保守党の党首選挙実施方法

新型コロナの拡大を防ぐため、法律で国民の厳しい行動規制が行われてきた。その中、首相官邸などでパーティなどの集まりがたびたび開かれており、法律を破っていた疑いが出てきた。ボリス・ジョンソン首相らは自分たちにはこれらの法律は当てはまらないと思っていたのか、と国民の批判が高まり、内閣府の第二事務次官スー・グレイの「パーティゲート」調査が始まった。この調査は、1月25日には完了したと伝えられる。ところが、まもなく発表されると見られていたこの調査報告書は、1月28日現在、発表されていない。ロンドン警視庁が、1月25日、グレイからの連絡を受け、この関連の犯罪調査を進めると発表した。ロンドン警視庁は、グレイの報告書の発表は進めてもらってよいとしていたようだが、突如、それは困ると言い出したようだ

グレイの報告書は、ジョンソン首相の将来に大きな影響を与えると見られている。すでにかなりの数の保守党下院議員がジョンソン首相の不信任投票実施を求める手紙を提出しているといわれるが、ここでは、もし保守党党首の不信任投票が行われればどうなるのか、確認しておきたい。

①保守党の党首不信任投票が行われるのは、保守党下院議員の15%(2022年1月28日現在、保守党下院議員の数は359人で、その15%は54人)が不信任投票を求める手紙を、保守党の無役下院議員の会「1922委員会」の会長に提出した場合である。1922委員会は、保守党の党首選を実施する機関である。

②党首不信任投票を求める保守党下院議員が54人以上になれば、保守党下院議員による秘密投票(誰がどう投票したかがわからない仕組み)が行われる。

ここで、党首への不信任が可決されれば(180票)、新しい党首を選ぶための党首選が実施される。なお、現党首は党首選に立候補できない。

もし、現党首への不信任が否決されれば、党首は続投し、それから1年間は再び不信任投票を実施できない(ただし、この制限を半年にしようとする動きが1922委員会内にあるようだ)。

③党首選に立候補するためには、8人の保守党下院議員の推薦(提案者1人、提案賛成者1人、それに支持者6人)が必要である。

党首選に投票できる人は、候補者の数が2人になるまでは保守党下院議員である。

第1投票では、5%以上の得票(18人以上)で次の段階に進むことができる。

第2投票では10%以上の得票(36人以上)で次の段階に進むことができる。

第3投票以降は、最低得票者が脱落していく。
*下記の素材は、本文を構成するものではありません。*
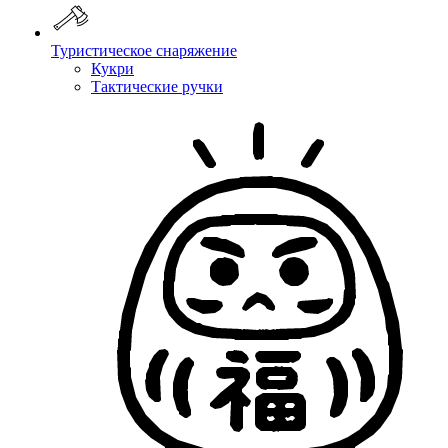
Туристическое снаряжение
Кукри
Тактические ручки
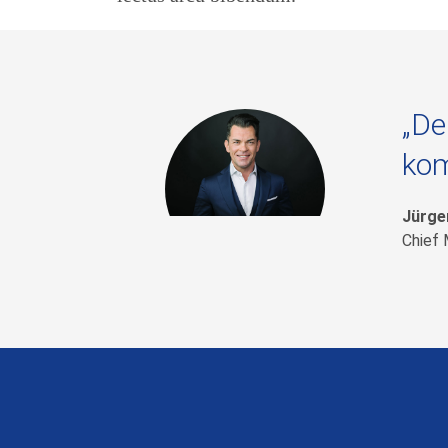
„De
kom
Jürge
Chief 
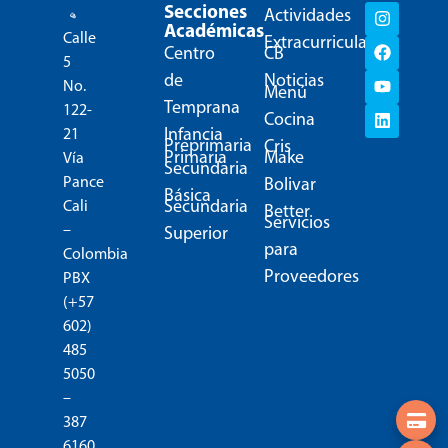
Secciones
Actividades
Académicas
Calle
Extracurriculares
Centro
CB
5
de
Noticias
No.
Menú
Temprana
122-
Cocina
Infancia
21
Preprimaria
Cris
Primaria
Make
Vía
Secundaria
Pance
Bolivar
Básica
Secundaria
Cali
Better
Servicios
–
Superior
para
Colombia
Proveedores
PBX
(+57
602)
485
5050
–
387
6160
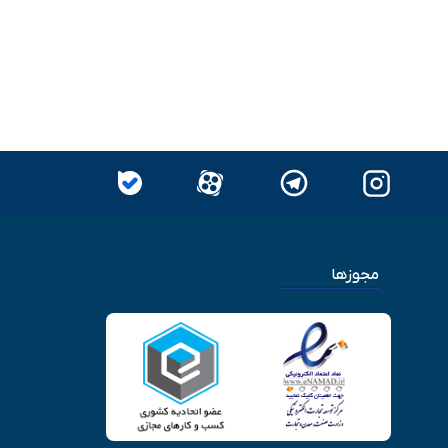
مجوزها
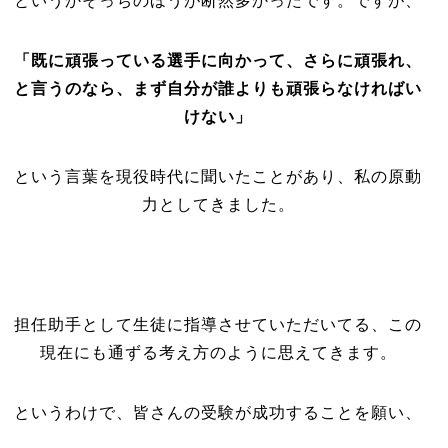
というかそっちのほうが断然多かったです。ですが、
「既に頑張っている選手に向かって、さらに頑張れ、
と言うのなら、まず自分が誰よりも頑張らなければい
けない」
という言葉を現役時代に聞いたことがあり、私の原動
力としてきました。
担任助手として生徒に指導させていただいてる、この
現在にも通ずる考え方のように思えてきます。
というわけで、皆さんの受験が成功することを願い、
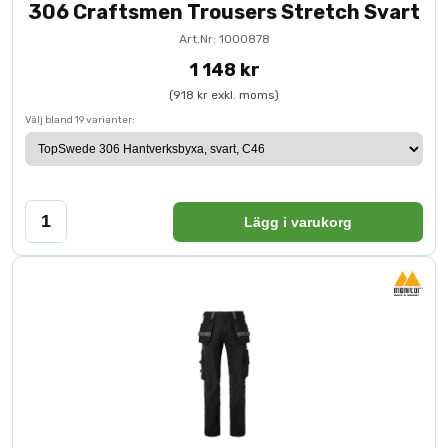
306 Craftsmen Trousers Stretch Svart
Art.Nr: 1000878
1 148 kr
(918 kr exkl. moms)
Välj bland 19 varianter:
Lägg i varukorg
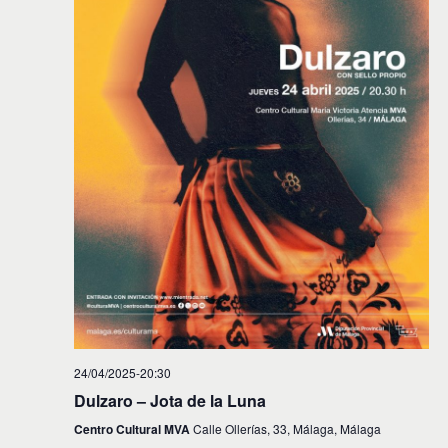
i
n
f
d
e
ó
c
e
n
h
v
a
d
.
i
e
s
t
b
a
ú
s
s
d
e
q
E
u
v
e
e
d
n
24/04/2025-20:30
t
a
Dulzaro – Jota de la Luna
o
y
Centro Cultural MVA
Calle Ollerías, 33, Málaga, Málaga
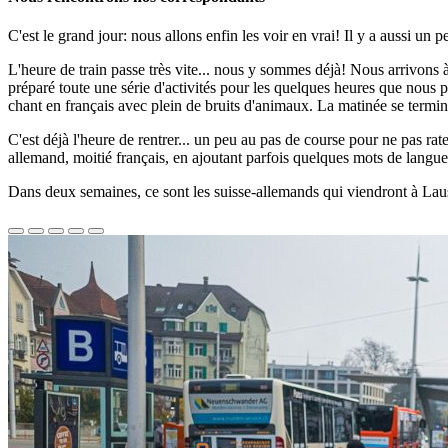
C'est le grand jour: nous allons enfin les voir en vrai! Il y a aussi u
L'heure de train passe très vite... nous y sommes déjà! Nous arrivons à
préparé toute une série d'activités pour les quelques heures que nous p
chant en français avec plein de bruits d'animaux. La matinée se termin
C'est déjà l'heure de rentrer... un peu au pas de course pour ne pas rat
allemand, moitié français, en ajoutant parfois quelques mots de langue
Dans deux semaines, ce sont les suisse-allemands qui viendront à Laus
この作業は、候補者が2人に絞られるまで続く。なお、立候補者が2人だけの場合には、このプロセスは必要なくなる。

④保守党党員全体の投票で、最後の候補者2人のうち1人が選ばれる。

なお、マイケル・ハワードの選ばれた2003年保守党党首選(候補者が複数いなかった)やテレーザ・メイが選ばれた2016年保守党党首選(最後に残った2人のうちの1人が辞退した)には党員投票は実施されていない。